#ubuntu-fridge 2007-02-05
<ubotu> New on thefridge: UbuCon New York <http://fridge.ubuntu.com/node/741> || Ubuntu Live Conference <http://fridge.ubuntu.com/node/740>
#ubuntu-fridge 2007-02-06
<jenda> sladen: ping
<jenda> do you know anything about the current state of the UWN? I've got a guy asking for help, but can't offer any.
#ubuntu-fridge 2007-02-07
<ausimage> I want to ask about the fridge calendar and learn if it would be possible to do something with it....
<ausimage> As you may know I am with the Scribes Team...
<ausimage> We exploring calendar options to hold a list of meetings in the community...
<ausimage> As I understand the Fridge Calendar is currently only for #ubuntu-meeting
<ausimage> but I want to explore with you about extending that....
<ausimage> ??
<ausimage> When someone has time I would enjoy chatting on this... just IM me THANKS
<jenda> sladen: unping, problem solved.
<rpereira> Hi, everybody.
<rpereira> Ubuntu won a prize in Brazil (Software of the Year 2006) and I would like to post this on frigde.ubuntu.com
<rpereira> What do I have to do?
<rpereira> I've already posted on UWN.
#ubuntu-fridge 2007-02-08
<ausimage> anybody awake tonight???
<ausimage> jenda:???
<ausimage> I want talk with someone about the fridge calendar....
<ausimage> you get my email address from w.u.c/Ausimage. I would love to speak to the person running the calendar... thanks...
<ausimage> BTW I may or may not be on IRC you can try PM'ing me as well... or leave a messeage in #ubuntu-scribes... thank you again... hope to hear from one of you...
#ubuntu-fridge 2008-02-05
<allin> hi!
<allin> hi can someone help me?
#ubuntu-fridge 2008-02-06
<RichEd> hi there cool people ;) anyone got a minute to add a meeting event onto the schedule for me ?
<mrevell> RichEd: What's the channel for the Edubuntu meeting and is there an agenda you want me to link to?
<RichEd> mrevell: no agenda link for this one
<RichEd> and the regular meeting channel #ubuntu-meeting
<mrevell> great, thanks
<mrevell> RichEd: Okay, that's on the Fridge calendar now.
<RichEd> indeed it is
<RichEd> ta muchly
<matt_> sup all
#ubuntu-fridge 2008-02-07
<Rinchen> meeting time beuno mrevell sladen nixternal etc
<mrevell> hi
<Rinchen>  #ubuntu-meeting although it seems everyone forgot!
<sladen> mmm
<Rinchen> Howdy
<mrevell> Rinchen: Any chance you could give me access to the doc on my matthew.revell@gmail.com addr please? I think Google Docs has mailed you
<Rinchen> on it's way
<mrevell> thx
<Rinchen> mrevell, I've copied it over as Fridge Revision V2. I'll edit that one so I don't lose the history
<Rinchen> you should have access
<svaksha> hi, isnt the meeting today, sorry am late, had no network
<mrevell> Rinchen: Cool, just read the doc, after some LP-related distractions.

→ **AIM OF THE EXERCISE**
According to the chat log, what prize did Ubuntu win in Brazil?

→ **Images with pose keypoints**
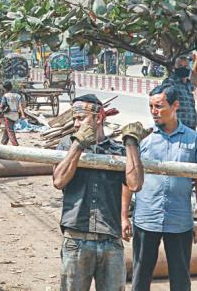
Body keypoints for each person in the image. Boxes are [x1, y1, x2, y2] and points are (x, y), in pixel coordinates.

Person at [53, 94, 148, 291]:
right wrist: (78, 145)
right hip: (76, 239)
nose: (76, 124)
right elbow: (59, 180)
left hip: (110, 242)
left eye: (81, 118)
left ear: (98, 118)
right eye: (74, 119)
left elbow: (135, 184)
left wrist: (130, 144)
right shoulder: (67, 145)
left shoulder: (117, 150)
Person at [122, 85, 197, 291]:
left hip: (180, 222)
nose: (154, 111)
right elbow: (127, 178)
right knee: (140, 277)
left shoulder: (194, 140)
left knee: (180, 280)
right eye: (151, 106)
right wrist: (124, 216)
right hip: (146, 220)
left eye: (159, 106)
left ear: (175, 105)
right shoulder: (142, 139)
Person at [161, 52, 197, 130]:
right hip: (178, 128)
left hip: (191, 128)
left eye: (186, 66)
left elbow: (194, 82)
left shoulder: (187, 84)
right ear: (174, 68)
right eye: (180, 66)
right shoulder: (170, 82)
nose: (183, 68)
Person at [0, 81, 24, 146]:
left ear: (5, 89)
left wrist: (2, 110)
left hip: (8, 115)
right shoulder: (18, 96)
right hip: (15, 115)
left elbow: (2, 106)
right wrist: (23, 114)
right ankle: (3, 142)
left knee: (10, 130)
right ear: (11, 87)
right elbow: (20, 106)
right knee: (7, 128)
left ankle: (15, 145)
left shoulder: (5, 96)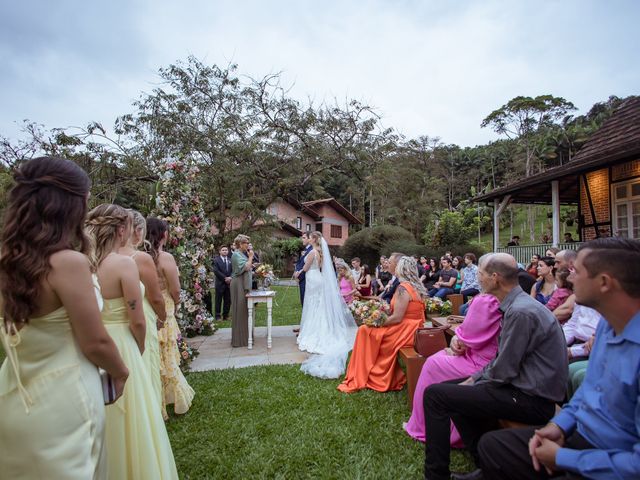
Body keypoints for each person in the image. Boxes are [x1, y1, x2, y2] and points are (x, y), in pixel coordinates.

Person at [0, 157, 128, 479]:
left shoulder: (7, 263)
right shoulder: (67, 263)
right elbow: (95, 342)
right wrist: (121, 372)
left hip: (12, 394)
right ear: (69, 205)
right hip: (65, 399)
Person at [477, 238, 640, 479]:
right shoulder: (607, 326)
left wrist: (563, 458)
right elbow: (587, 391)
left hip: (610, 457)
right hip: (580, 435)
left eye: (577, 271)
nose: (570, 277)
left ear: (604, 282)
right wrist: (559, 425)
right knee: (492, 446)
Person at [423, 253, 568, 480]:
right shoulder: (516, 305)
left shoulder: (521, 312)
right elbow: (504, 363)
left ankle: (436, 475)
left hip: (533, 398)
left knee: (435, 396)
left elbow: (504, 370)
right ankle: (487, 466)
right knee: (452, 393)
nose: (477, 278)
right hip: (520, 388)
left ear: (495, 277)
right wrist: (473, 381)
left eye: (480, 273)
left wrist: (474, 380)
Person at [87, 205, 178, 479]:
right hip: (124, 340)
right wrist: (137, 346)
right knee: (133, 412)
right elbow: (137, 319)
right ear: (121, 230)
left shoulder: (85, 262)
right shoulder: (123, 263)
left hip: (94, 339)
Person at [404, 294, 502, 444]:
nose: (479, 276)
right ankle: (428, 422)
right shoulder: (496, 299)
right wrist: (457, 340)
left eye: (481, 273)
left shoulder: (487, 301)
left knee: (432, 364)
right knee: (438, 357)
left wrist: (460, 339)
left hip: (481, 364)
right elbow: (469, 332)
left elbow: (470, 332)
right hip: (481, 356)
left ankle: (423, 426)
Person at [338, 256, 427, 393]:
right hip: (413, 326)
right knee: (365, 330)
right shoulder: (415, 286)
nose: (392, 267)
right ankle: (369, 369)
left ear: (400, 269)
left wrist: (377, 322)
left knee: (364, 330)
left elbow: (397, 318)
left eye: (395, 265)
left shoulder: (404, 288)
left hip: (406, 329)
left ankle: (369, 373)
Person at [146, 217, 195, 418]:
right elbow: (175, 288)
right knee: (167, 350)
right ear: (163, 234)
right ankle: (174, 397)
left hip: (147, 304)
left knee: (154, 353)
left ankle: (155, 397)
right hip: (163, 304)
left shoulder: (139, 256)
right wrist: (176, 303)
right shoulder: (165, 257)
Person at [118, 209, 165, 410]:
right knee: (144, 362)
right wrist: (163, 316)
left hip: (114, 323)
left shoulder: (100, 257)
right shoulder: (140, 258)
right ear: (137, 231)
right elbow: (155, 296)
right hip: (141, 316)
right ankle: (148, 411)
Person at [297, 232, 357, 378]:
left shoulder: (312, 252)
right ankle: (321, 327)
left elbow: (305, 268)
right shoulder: (321, 252)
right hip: (319, 278)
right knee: (318, 306)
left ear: (315, 239)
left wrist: (298, 272)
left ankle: (314, 331)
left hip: (312, 279)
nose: (309, 239)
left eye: (310, 237)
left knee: (312, 305)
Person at [230, 234, 253, 347]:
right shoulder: (235, 255)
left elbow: (247, 268)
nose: (248, 245)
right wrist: (250, 258)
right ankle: (239, 340)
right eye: (246, 243)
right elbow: (246, 267)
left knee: (245, 310)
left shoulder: (241, 254)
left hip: (243, 282)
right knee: (240, 310)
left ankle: (246, 337)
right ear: (240, 244)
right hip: (238, 283)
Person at [212, 245, 232, 321]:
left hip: (229, 283)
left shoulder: (230, 260)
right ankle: (217, 316)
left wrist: (230, 277)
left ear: (228, 251)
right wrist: (224, 278)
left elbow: (233, 270)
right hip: (220, 283)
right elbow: (216, 271)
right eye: (223, 250)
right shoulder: (216, 260)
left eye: (226, 250)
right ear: (220, 251)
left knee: (227, 300)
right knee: (218, 300)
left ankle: (226, 315)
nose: (225, 251)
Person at [294, 232, 312, 306]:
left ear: (310, 238)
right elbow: (300, 263)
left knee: (305, 301)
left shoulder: (311, 250)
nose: (302, 240)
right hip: (302, 277)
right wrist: (296, 271)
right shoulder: (306, 249)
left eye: (304, 238)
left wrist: (299, 276)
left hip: (305, 278)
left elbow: (306, 266)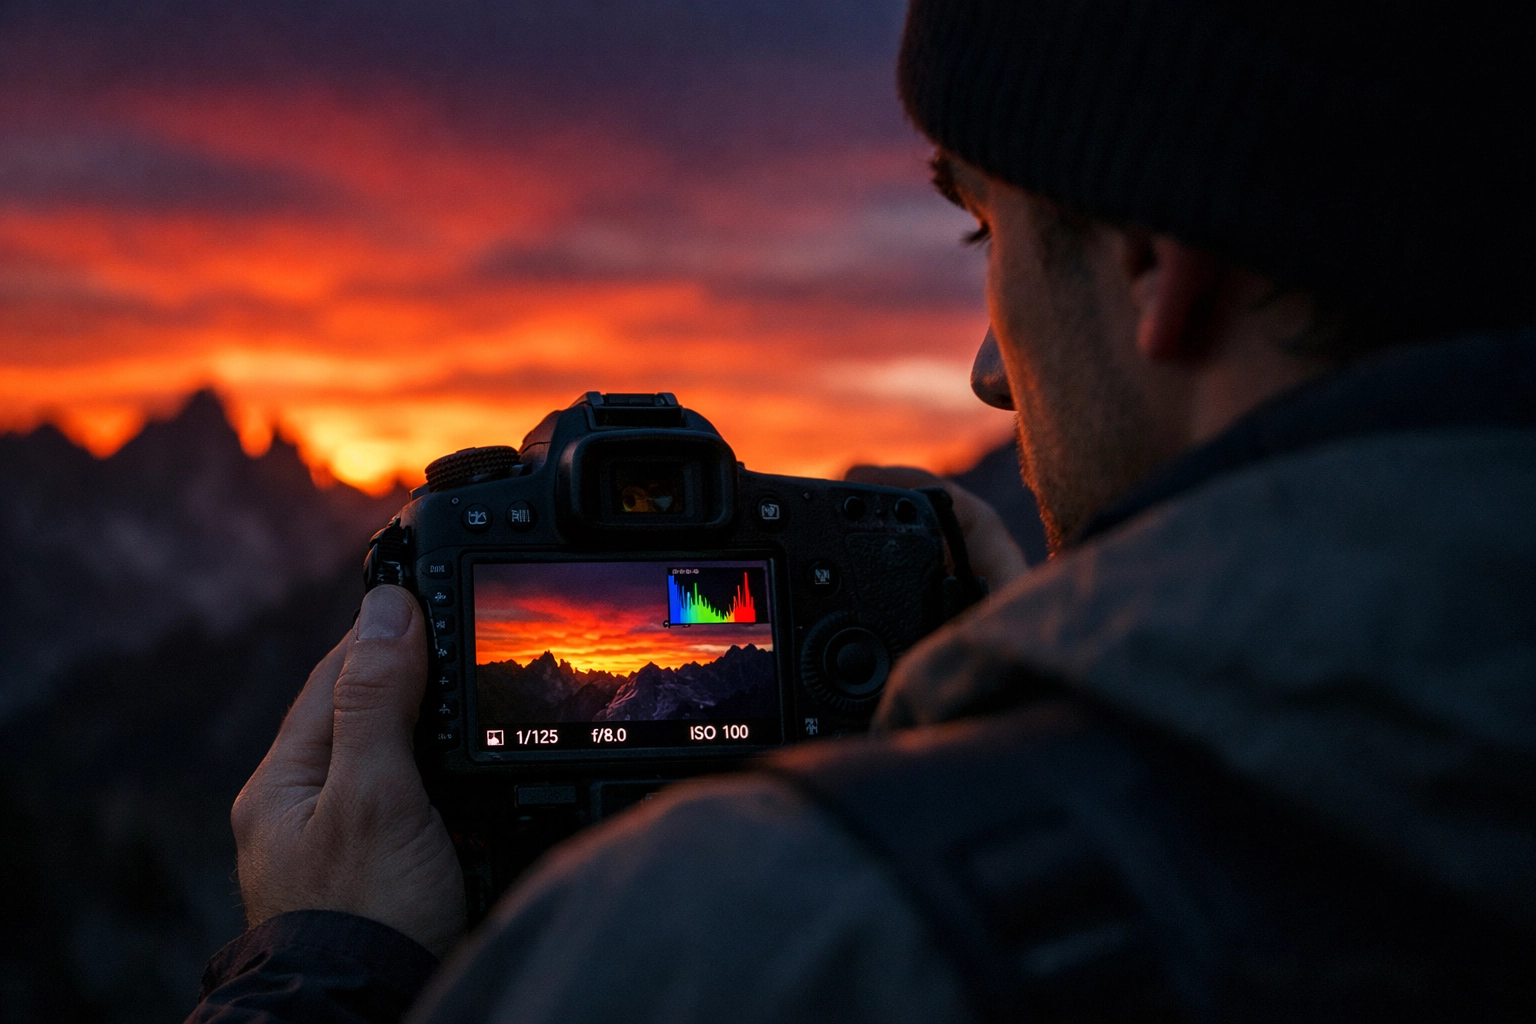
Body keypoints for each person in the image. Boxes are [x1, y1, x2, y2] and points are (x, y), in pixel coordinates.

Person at [189, 1, 1536, 1021]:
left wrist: (321, 970)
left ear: (1145, 261)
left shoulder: (777, 937)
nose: (990, 371)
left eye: (986, 234)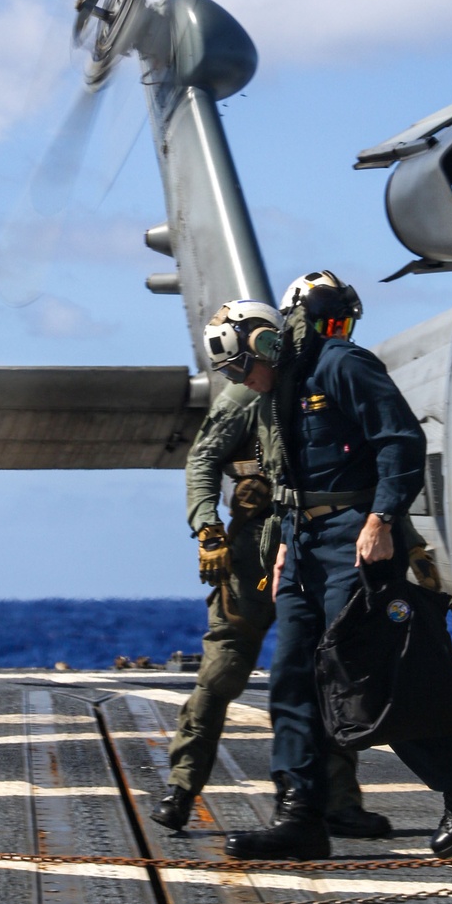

→ **RESULT OF THIS TASK**
Software of the Year 2006.